Getting text from scans?

sponge008

Senior member
Jan 28, 2005
325
0
0
So, I have a ~1000-page scanned PDF document which consists of mainly text, but some pictures as well. Is there any way to extract the text, and desirably pictures, to an HTML/.doc/.txt even in a reasonable amont of time? I tried Able2Extract, but it froze if I fed it even as little as a paragraph. I have an Athlon 64 3200+ with 2 gigs of RAM, so that's (hopefully) not the problem.

Edit:
I figured it out: Acrobat can do it, Foxit can't.
 

xtknight

Elite Member
Oct 15, 2004
12,974
0
71
That would be called Optical Character Recognition (OCR). There are several programs that can do that, but I'm not sure if any are free. I think something that comes with the MS Office tools can do it.

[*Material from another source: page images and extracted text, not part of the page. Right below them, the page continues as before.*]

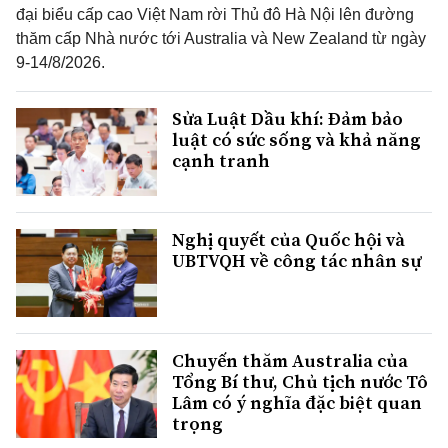
đại biểu cấp cao Việt Nam rời Thủ đô Hà Nội lên đường
thăm cấp Nhà nước tới Australia và New Zealand từ ngày
9-14/8/2026.
Sửa Luật Dầu khí: Đảm bảo
luật có sức sống và khả năng
cạnh tranh
Nghị quyết của Quốc hội và
UBTVQH về công tác nhân sự
Chuyến thăm Australia của
Tổng Bí thư, Chủ tịch nước Tô
Lâm có ý nghĩa đặc biệt quan
trọng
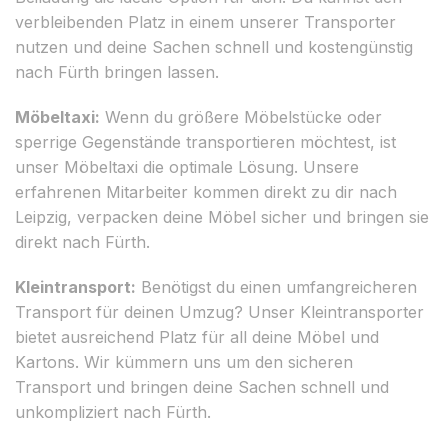
verbleibenden Platz in einem unserer Transporter
nutzen und deine Sachen schnell und kostengünstig
nach Fürth bringen lassen.
Möbeltaxi:
Wenn du größere Möbelstücke oder
sperrige Gegenstände transportieren möchtest, ist
unser Möbeltaxi die optimale Lösung. Unsere
erfahrenen Mitarbeiter kommen direkt zu dir nach
Leipzig, verpacken deine Möbel sicher und bringen sie
direkt nach Fürth.
Kleintransport:
Benötigst du einen umfangreicheren
Transport für deinen Umzug? Unser Kleintransporter
bietet ausreichend Platz für all deine Möbel und
Kartons. Wir kümmern uns um den sicheren
Transport und bringen deine Sachen schnell und
unkompliziert nach Fürth.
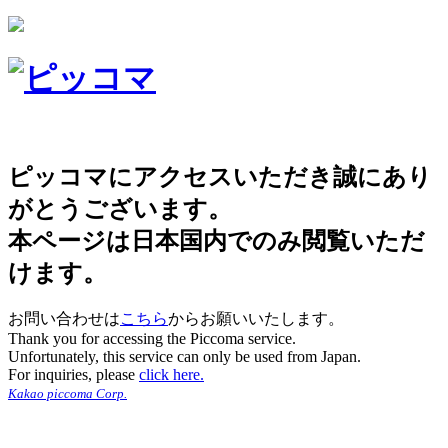
ピッコマにアクセスいただき誠にあり
がとうございます。
本ページは日本国内でのみ閲覧いただ
けます。
お問い合わせは
こちら
からお願いいたします。
Thank you for accessing the Piccoma service.
Unfortunately, this service can only be used from Japan.
For inquiries, please
click here.
Kakao piccoma Corp.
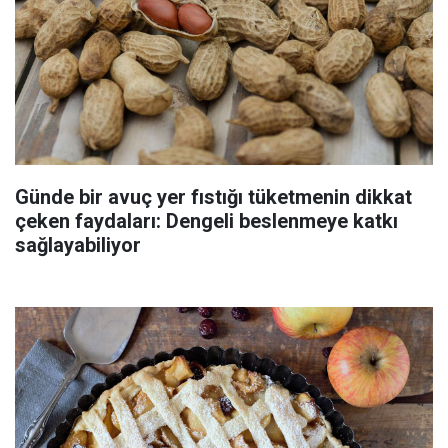
Günde bir avuç yer fıstığı tüketmenin dikkat
çeken faydaları: Dengeli beslenmeye katkı
sağlayabiliyor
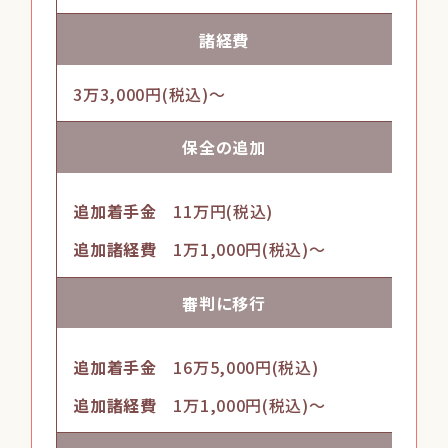
諸経費
3万3,000円(税込)～
保全の
追加
追加着手金
11万円(税込)
追加諸経費
1万1,000円(税込)～
審判に
移行
追加着手金
16万5,000円(税込)
追加諸経費
1万1,000円(税込)～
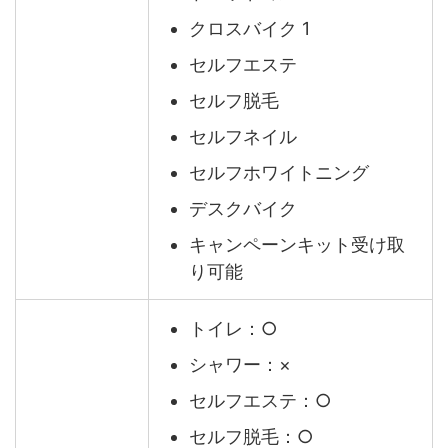
クロスバイク 1
セルフエステ
セルフ脱毛
セルフネイル
セルフホワイトニング
デスクバイク
キャンペーンキット受け取
り可能
トイレ：○
シャワー：×
セルフエステ：○
セルフ脱毛：○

Edit: never mind...I misunderstood you. The content of the PDF is actually text? (you can select the characters in Acrobat). Just looking for a batch PDF->TXT converter?
 

WildHorse

Diamond Member
Jun 29, 2003
5,006
0
0
I've got an app named AbbyFine that does that.

It came bundled with a Lexmark printer, and is the only such app I have any experience with, so I don't know how it compares against others.

It's not free, but you could test it out on their free trial

AbbyFine


It will scan and convert to text, and if you already have saved files of images like your ,pdf, it also will open the saved file, read it, and convert it that to text. It saves the text to MS Word or to a Text file.
 

shortylickens

No Lifer
Jul 15, 2003
80,287
17,082
136
Yup, most good OCR programs will also take an already scanned document (pdf or mdi) and do an image-to-text conversion on it.

I think Omni-Page is great. You get a cheap version with many scanners but the full one works really well. Ihave this fantasy of scanning all my Rifts books and organizing them into something that makes sense and doesnt repeat itself.

I am of the opinion that the scanning software available on MS Office was thrown in just to make it look complete. Its not good at all.